EL centenario de la Semana Trágica va a coincidir con la gran migración estival y la puesta del país en standby hasta septiembre, en que todo volverá a ser como antes; es decir, empeorará día tras día, pero comenzará la Liga, el último fin de semana de agosto, y se irá tirando hasta que nos aburramos de las tres gracias galácticas pagadas en plutonio enriquecido y de la interminable despedida de Eto´o. Una historia que ya no vende, la de la semana aquélla, aunque, quién sabe, a lo mejor los dos últimos libros de Francisco Bergasa sobre su tocayo Ferrer Guardia (o Ferrer i Guardia) despiertan el interés del personal en lo que queda de verano, tiempo suficiente para leer, por lo menos, el primero, ¿Quién mató a Ferrer i Guardia?, publicado por Aguilar, un ensayo de casi seiscientas cincuenta páginas que podría resultar conmovedor e incluso apasionante si la época y sus protagonistas todavía significaran algo para el lector, lo que no es tan seguro. La figura de Ferrer Guardia fue una de las más controvertidas en la primera década del pasado siglo. La verdad es que no caía bien a casi nadie, ni siquiera a los anarquistas serios, como admite Bergasa, y es que ya antes de la revuelta de Barcelona se le relacionaba con el terrorismo nihilista, por haber dado empleo a Mateo Morral, el autor del atentado contra Alfonso XIII y la reina Victoria Eugenia, en la calle Mayor de Madrid, el 31 de mayo de 1906. A Ferrer se le veía como una especie de Netchaiev, lo que quizá no era, pero ni Unamuno, que firmaba todos los manifiestos que le ponían delante, movió un dedo por él. Se suele comparar su proceso al de Dreyfus, y tal comparación no se sostiene. La condena de Dreyfus dividió a los franceses y sus consecuencias se hicieron notar todavía en la capitulación de 1940 ante los nazis. La de Ferrer sólo tuvo repercusiones serias en el exterior, eso sí, lo suficientemente graves como para acelerar la caída de Maura, que todo el barullo republicano levantado por la sentencia no habría podido conseguir por sí mismo.
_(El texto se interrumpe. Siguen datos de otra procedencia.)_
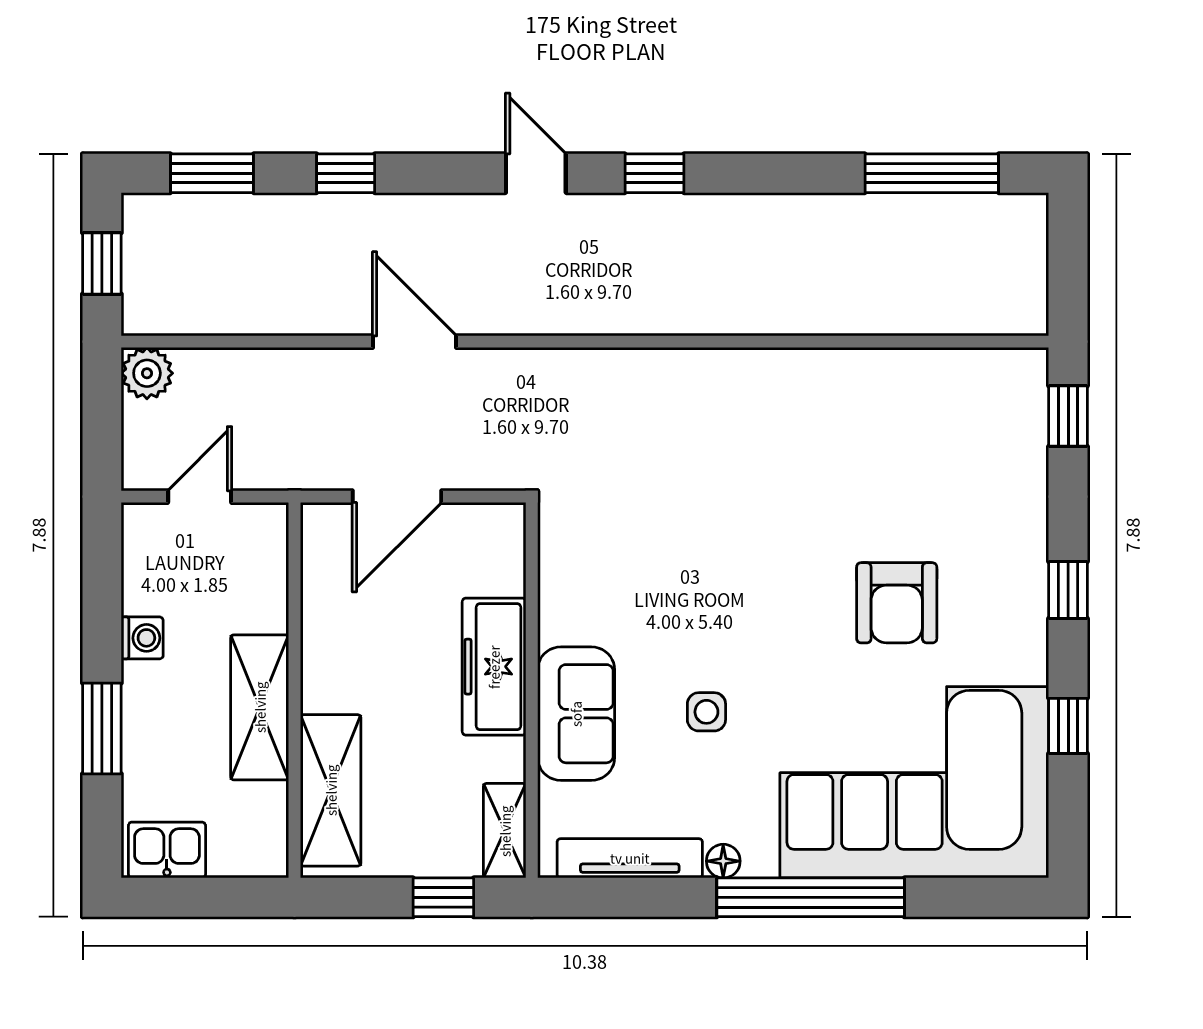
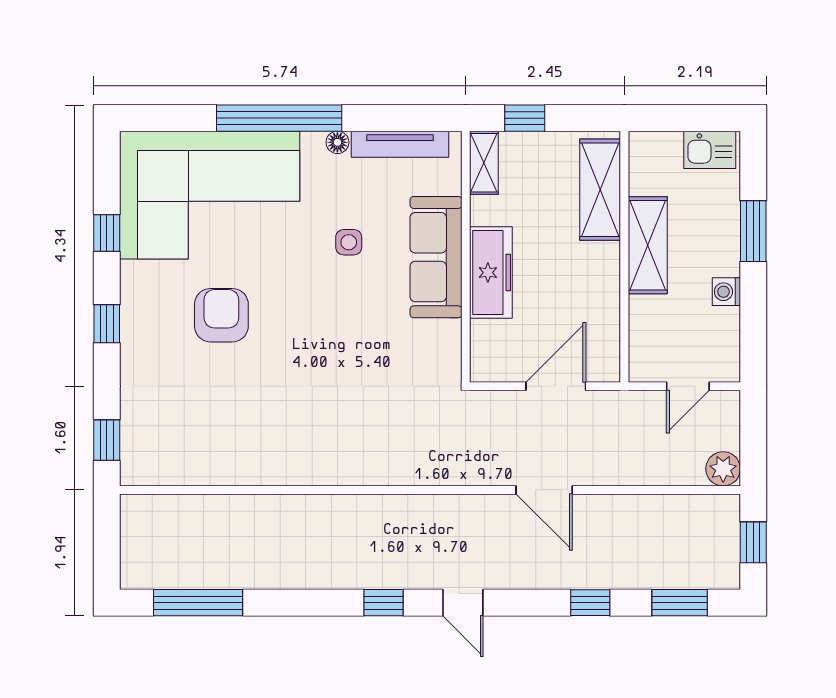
sofa: (576, 714) -> (436, 257), width x1.36

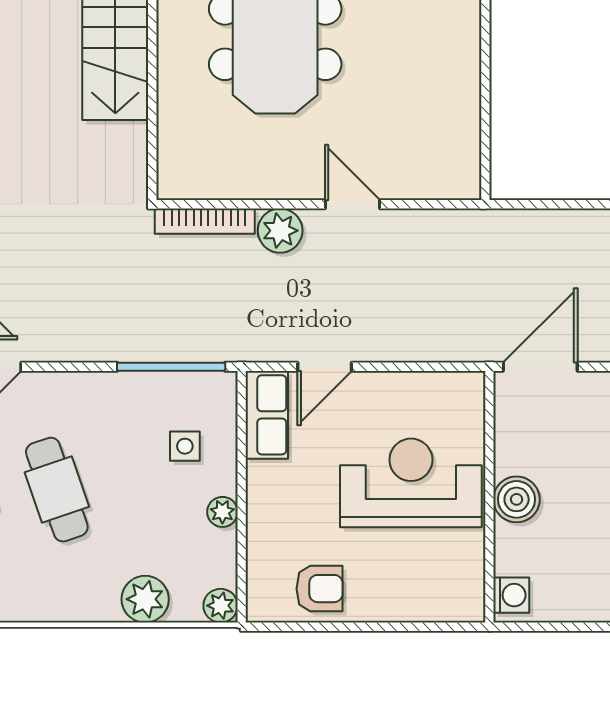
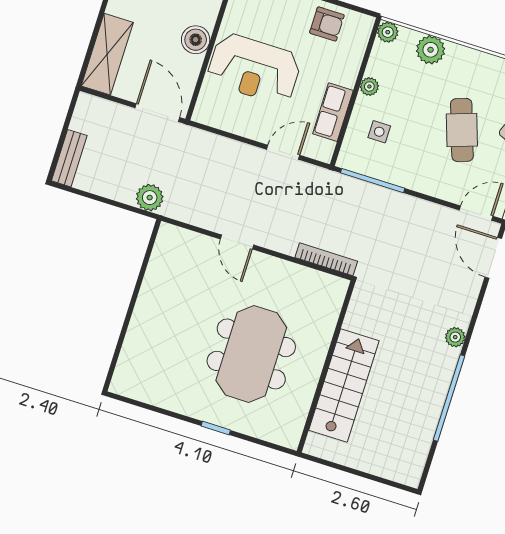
plant: (280, 231) -> (150, 198), moved
door: (540, 367) -> (157, 113), swing flipped
row of seats: (267, 415) -> (333, 112), moved
armchair: (319, 589) -> (327, 24), turned 180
Pero lo curioso, ahora que han pasado cien años, es la insignificancia de aquellos hechos en la memoria del presente. No fue así en la cultura de la transición, para la que el estudio de Joan Connelly Ullman (1968) representaba todavía un hito en la recuperación de la historia escamoteada por el régimen franquista, y que propició un buen número de ediciones de los insensatos escritos pedagógicos de Ferrer. Hubo incluso una película sobre la Semana Trágica, una de las primeras de la democracia, La ciutat cremada (1976), de Antoni Ribas, donde salía Xabier Elorriaga mordisqueando zanahorias, como Bugs Bunny, y Serrat marcándose un tango con una momia. Fueron productos de muy discutible valor y gusto, pero hoy son pura arqueología incomprensible. La memoria histórica prefabricada de la guerra civil ha conseguido reducir todo lo anterior a una tabla rasa barnizada por la amnesia.

Un joven escritor nacionalista catalán, Enric Vila, afirma que hay crímenes que Cataluña no puede perdonar (¿a quien?), como los fusilamientos de Carrasco i Formiguera y de Lluís Companys. De Ferrer Guardia no dice nada, como si no hubiera existido. Y es que la memoria histórica no es más que un cuento de brujas que los socialistas han usado contra el PP y los nacionalistas como Enric Vila contra el PSOE, configurando las dos únicas identidades de curso legal en la progresía (el resto es franquismo). El resultado es que, no sólo la Historia de España, sino de la propia Barcelona se disgrega en torno al raigón cainita de una guerra civil imaginaria.